Here Jesus had painstakingly taken his disciples through a new way of the heart.
He washed each of their feet.
And the person who was taught the most - was Peter.
He got all the special attention.
And he was confident: Even if everyone leaves you, I never will.
He hears the mocking words of the priest attendants - Prophesy to us Christ, who hit you.
And it is Peter himself, who first declares that Jesus is the Christ - revealed to him by God Himself.
Surely this is the chance for the King to have his number one supporter back him.
NO.
This is a three time failure, three indicates completeness.
The third time Peter swears an oath that he doesn't know Jesus.
Complete failure.
The oath typically would be - may God deal with me severely if I do know him.
Jesus has failed.
This new way was a loser way.
He has now lost Judas to the religious system, and now Peter has denied him and cursed himself in the meantime.
His disciples then, are complete failures.

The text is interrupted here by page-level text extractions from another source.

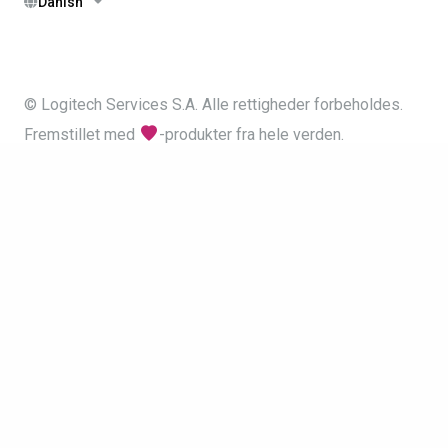
Danish
© Logitech Services S.A. Alle rettigheder forbeholdes.
Fremstillet med
-produkter fra hele verden.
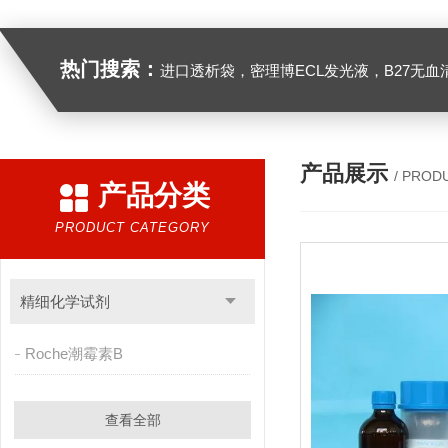
热门搜索：
进口透析袋，密理博ECL发光液，B27无血清培养基，N2培养基，紫外酶标板，Gibco胶原酶，Trizo
产品展示
/ PROD
产品分类
PRODUCT CATEGORY
精细化学试剂
Roche潮霉素B
查看全部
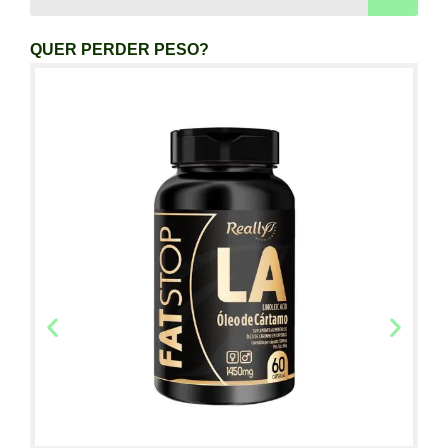
QUER PERDER PESO?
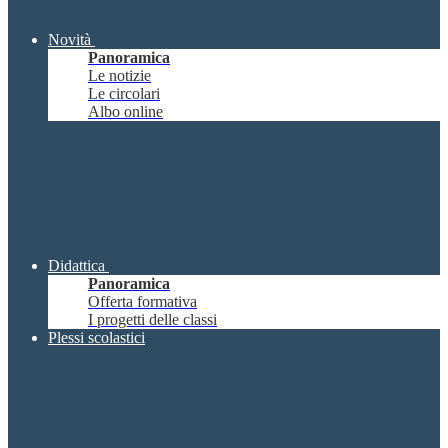
Novità
Panoramica
Le notizie
Le circolari
Albo online
Didattica
Panoramica
Offerta formativa
I progetti delle classi
Plessi scolastici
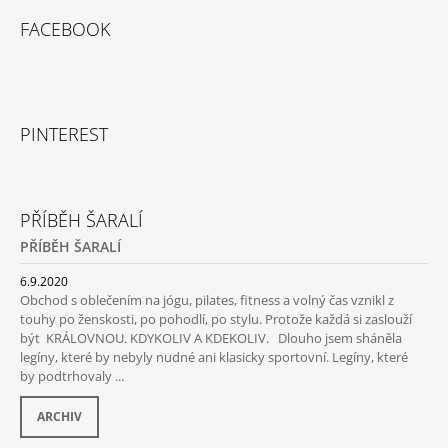
FACEBOOK
PINTEREST
PŘÍBĚH ŠARALÍ
PŘÍBĚH ŠARALÍ
6.9.2020
Obchod s oblečením na jógu, pilates, fitness a volný čas vznikl z
touhy po ženskosti, po pohodlí, po stylu. Protože každá si zaslouží
být KRÁLOVNOU. KDYKOLIV A KDEKOLIV. Dlouho jsem sháněla
legíny, které by nebyly nudné ani klasicky sportovní. Legíny, které
by podtrhovaly ...
ARCHIV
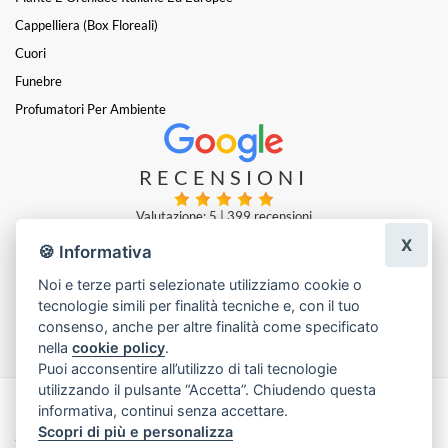
Cappelliera (box Floreali)
Cuori
Funebre
Profumatori Per Ambiente
RECENSIONI
Valutazione: 5
|
399 recensioni
X
🍪 Informativa
Giovanni Belli
|
5 giorni fa
Noi e terze parti selezionate utilizziamo cookie o
tecnologie simili per finalità tecniche e, con il tuo
Lascia una recensione
consenso, anche per altre finalità come specificato
nella
cookie policy
.
Puoi acconsentire all’utilizzo di tali tecnologie
utilizzando il pulsante “Accetta”. Chiudendo questa
informativa, continui senza accettare.
Made with
by
Infoser.it
-
Realizzazione Siti ecommerce per Fioristi
- ©
Scopri di più e personalizza
2026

Jesus as Messiah failed as a religious system, and now he has failed individually, among those who he spent three years tutoring!
Jesus is twice a failure.
Third picture is the Transforming King:
Jesus is bought to Pilate, representing the current power.
The picture here couldn't be starker: Jesus has come in from the East, on a donkey, bearing the palm branches of the King of the Jews - to liberate his people, who have been without a King for generations, in fulfilment of .
Here is Pilate, and he can see that Jesus is indeed powerful.
Jesus has an effect on him.
Yet Pilate’s power wins out.
Jesus claims that his power is based on truth.
It doesn't work.
Pilate allows self-interest and self-protection to rule over truth.
“What is Truth”.
The people respond: "We have no King, but Caesar".
Listen to this description of Pilate from the book “Behold His Love”:
"Pilate was responsible for Jesus scourging, for he it was who handed Him over to the soldiers.
It is frightening to see that his behaviour towards Jesus was determined by his desire to avoid criticism.
In every decision Pilate considered only himself.